4. Pay attention! If you forget the ticket with the hotel’s address in Chinese, you will not be able to go back.

5. If you have a bag full of Chinese writing tickets and you have forgotten to write down in any language you know the meaning of the Chinese characters, then you have to redo the line from the concierge of the hotel to ask for another ticket (which you will obviously lose in a bag among others).

6. If you are not at the hotel and you do not have a concierge to ask for help you cannot take a taxi.

7. Taxi drivers have a long and yellowish fingernail to wipe their ears, and when you pass the above-mentioned note, he touches the palm of your hand with his fingernail, and there you will feel like vomiting.

8. Taxi drivers drive like crazy, go past red lights, jump between cars where it is impossible to fit in, do not give priority to pedestrians, often do not know the road and ask you in Chinese to have a look at google map which obviously doesn’t work in China.

9. They are full of nervous tics and when they stop at traffic lights you will feel like singing and dancing  La Macarena at the rhythm of their shoulders and head movements. Do not do it, they get angry. I speak from experience. (I leave you 5 minutes to enjoy the song and imagine me and the Chinese taxi driver cheerfully dancing together …).

10. If you knew two mandarin words, they will speak Shanghainese or any other Chinese dialect you will not understand.

11. There are no seat belts in the taxis.

After four years in Shanghai the only thing I can suggest if you have to take a taxi is to learn how to pronounce these four sentences:

  • zuǒ zhuǎn (turn left)
  • yòu zhuǎn (turn right)
  • diào tóu (go back)
  • Tíngzhǐ (stop here! For God sake!)
  • Shàngdì qǐng bǎohù wǒ (the Devil take the hindmost!)

Here in Hong Kong I do not often take the taxi but buses, trams, Metro and minibuses. And those of the latter I would like to talk about with  you.

There are two colors of minibuses: green and red.

They each have 16 seats, depart every 10 minutes, are super fast and there are tons around the city.

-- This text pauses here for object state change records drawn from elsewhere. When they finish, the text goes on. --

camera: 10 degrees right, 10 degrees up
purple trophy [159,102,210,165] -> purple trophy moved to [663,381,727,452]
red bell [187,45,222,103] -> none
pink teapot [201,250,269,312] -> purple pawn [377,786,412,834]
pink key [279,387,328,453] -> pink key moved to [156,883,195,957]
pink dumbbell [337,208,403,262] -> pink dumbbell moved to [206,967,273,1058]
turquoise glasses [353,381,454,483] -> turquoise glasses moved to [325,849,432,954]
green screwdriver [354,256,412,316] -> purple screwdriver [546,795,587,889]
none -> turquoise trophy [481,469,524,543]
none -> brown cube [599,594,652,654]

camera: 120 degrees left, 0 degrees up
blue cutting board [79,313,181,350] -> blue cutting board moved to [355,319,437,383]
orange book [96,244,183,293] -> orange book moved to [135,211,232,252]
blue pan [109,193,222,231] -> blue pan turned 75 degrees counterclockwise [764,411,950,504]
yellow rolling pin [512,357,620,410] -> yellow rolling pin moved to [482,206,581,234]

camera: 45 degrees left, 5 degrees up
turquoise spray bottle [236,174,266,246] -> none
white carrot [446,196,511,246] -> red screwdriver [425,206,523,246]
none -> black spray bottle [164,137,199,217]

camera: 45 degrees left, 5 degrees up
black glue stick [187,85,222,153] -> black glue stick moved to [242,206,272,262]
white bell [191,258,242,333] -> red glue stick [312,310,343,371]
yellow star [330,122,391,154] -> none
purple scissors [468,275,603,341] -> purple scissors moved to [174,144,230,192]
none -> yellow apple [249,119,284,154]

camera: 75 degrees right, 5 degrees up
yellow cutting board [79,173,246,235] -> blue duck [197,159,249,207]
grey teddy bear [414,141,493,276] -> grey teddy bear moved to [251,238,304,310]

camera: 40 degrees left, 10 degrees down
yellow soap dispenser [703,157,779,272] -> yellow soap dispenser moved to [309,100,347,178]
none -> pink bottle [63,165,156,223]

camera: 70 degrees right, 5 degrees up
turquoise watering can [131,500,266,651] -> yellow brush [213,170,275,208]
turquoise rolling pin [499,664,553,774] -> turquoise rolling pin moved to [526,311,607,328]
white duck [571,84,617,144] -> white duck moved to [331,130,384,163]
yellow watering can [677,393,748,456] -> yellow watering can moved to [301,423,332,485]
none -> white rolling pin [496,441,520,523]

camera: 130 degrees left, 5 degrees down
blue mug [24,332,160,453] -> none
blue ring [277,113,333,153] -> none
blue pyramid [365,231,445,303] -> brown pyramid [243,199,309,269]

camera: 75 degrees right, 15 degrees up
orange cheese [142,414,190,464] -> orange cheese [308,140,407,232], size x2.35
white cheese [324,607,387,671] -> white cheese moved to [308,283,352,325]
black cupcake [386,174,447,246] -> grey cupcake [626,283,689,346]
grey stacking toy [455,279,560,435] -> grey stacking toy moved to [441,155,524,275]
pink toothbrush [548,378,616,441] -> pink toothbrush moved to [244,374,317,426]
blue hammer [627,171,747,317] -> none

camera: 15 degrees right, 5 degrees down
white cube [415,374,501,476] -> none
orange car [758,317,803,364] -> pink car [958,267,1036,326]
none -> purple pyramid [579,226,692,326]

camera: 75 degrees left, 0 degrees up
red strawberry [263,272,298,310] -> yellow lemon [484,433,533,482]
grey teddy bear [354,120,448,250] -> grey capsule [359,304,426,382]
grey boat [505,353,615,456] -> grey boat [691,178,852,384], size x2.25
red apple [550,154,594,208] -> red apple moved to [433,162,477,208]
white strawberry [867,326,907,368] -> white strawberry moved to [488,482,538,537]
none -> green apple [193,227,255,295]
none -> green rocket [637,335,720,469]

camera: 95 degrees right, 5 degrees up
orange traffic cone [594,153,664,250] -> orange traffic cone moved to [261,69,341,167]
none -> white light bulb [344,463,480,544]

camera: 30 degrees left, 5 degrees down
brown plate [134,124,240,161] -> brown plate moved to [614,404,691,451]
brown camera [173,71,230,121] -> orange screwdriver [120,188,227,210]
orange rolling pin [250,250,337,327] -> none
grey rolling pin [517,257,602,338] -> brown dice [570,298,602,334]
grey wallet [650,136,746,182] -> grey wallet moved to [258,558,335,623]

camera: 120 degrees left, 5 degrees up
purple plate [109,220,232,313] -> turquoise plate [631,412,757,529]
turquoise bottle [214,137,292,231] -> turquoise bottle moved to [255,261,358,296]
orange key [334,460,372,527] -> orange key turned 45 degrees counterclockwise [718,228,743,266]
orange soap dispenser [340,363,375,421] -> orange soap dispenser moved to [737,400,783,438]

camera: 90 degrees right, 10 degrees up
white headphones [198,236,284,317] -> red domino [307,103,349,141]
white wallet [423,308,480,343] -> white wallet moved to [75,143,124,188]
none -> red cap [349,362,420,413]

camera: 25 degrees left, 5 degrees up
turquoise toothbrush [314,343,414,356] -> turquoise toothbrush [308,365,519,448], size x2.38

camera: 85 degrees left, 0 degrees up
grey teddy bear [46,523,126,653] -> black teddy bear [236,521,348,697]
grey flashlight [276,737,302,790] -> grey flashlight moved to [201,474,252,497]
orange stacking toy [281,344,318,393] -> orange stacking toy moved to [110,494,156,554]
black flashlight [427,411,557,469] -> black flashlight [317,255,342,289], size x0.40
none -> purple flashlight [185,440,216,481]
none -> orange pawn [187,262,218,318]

The  minibus driver is similar to that of the shanghai taxi: they drive like there is no tomorrow, they don’t speak English, are severely intolerant to showers and are filled with nervous tics.

There are several things that make the minibus trip pleasant:

  1. There is no stop bell like on the buses, so when you have to go down you have to scream between the rumors of the other passengers and the engine rush: “Next stoooooppppp pleaseeeeee”. Then you have to look at the driver and wait for him to do a gesture with his hand, much like the blessing of Pope Francis to the faithful. If the blessing does not happen you are damned. Ah no, you have to scream again “Neeeexxxxttttt stoooooopppppp pleaseeeeeeeeeee”.
  2. The signs hanging on the minibus. There are many, in the midst of the most trivial “for your own safety, buckle up your seatbelt. Passengers who fail to comply are liable to a maximunm fine of $ 5,000 and three months of imprisonment” and “drinking and eating on the minibus is forbidden” is the nice sign “$ 300 debit if your vomitus smears the carriage.”
  3. The vomit should stay in your stomach because a further sign tells you that “the maximum speed of this minibus is 80Km/h”. Which is obviously a lie.
  4. Given the excessive speed and abundance of curve, you have to keep the handle in front of you as you were in a Ferrari and is the driver Vettel, while the minibus hovers over hills by running right and left drags you out of the seat that of course has no seat belts (despite the fact that there is a sign). If you want to save your gym money, do not hold the handle and tighten your abdomen to stay upright, your core will be like steel in a couple of days.
  5. The last fun thing: between 2005 and 2015 every 1000 road accidents, 256 have involved minibuses , with an average 20 times greater than incidences caused by private cars.

In short, taking a taxi in Shanghai or a minibus in Hong Kong one thing comes to my mind to tell you: Have a nice trip!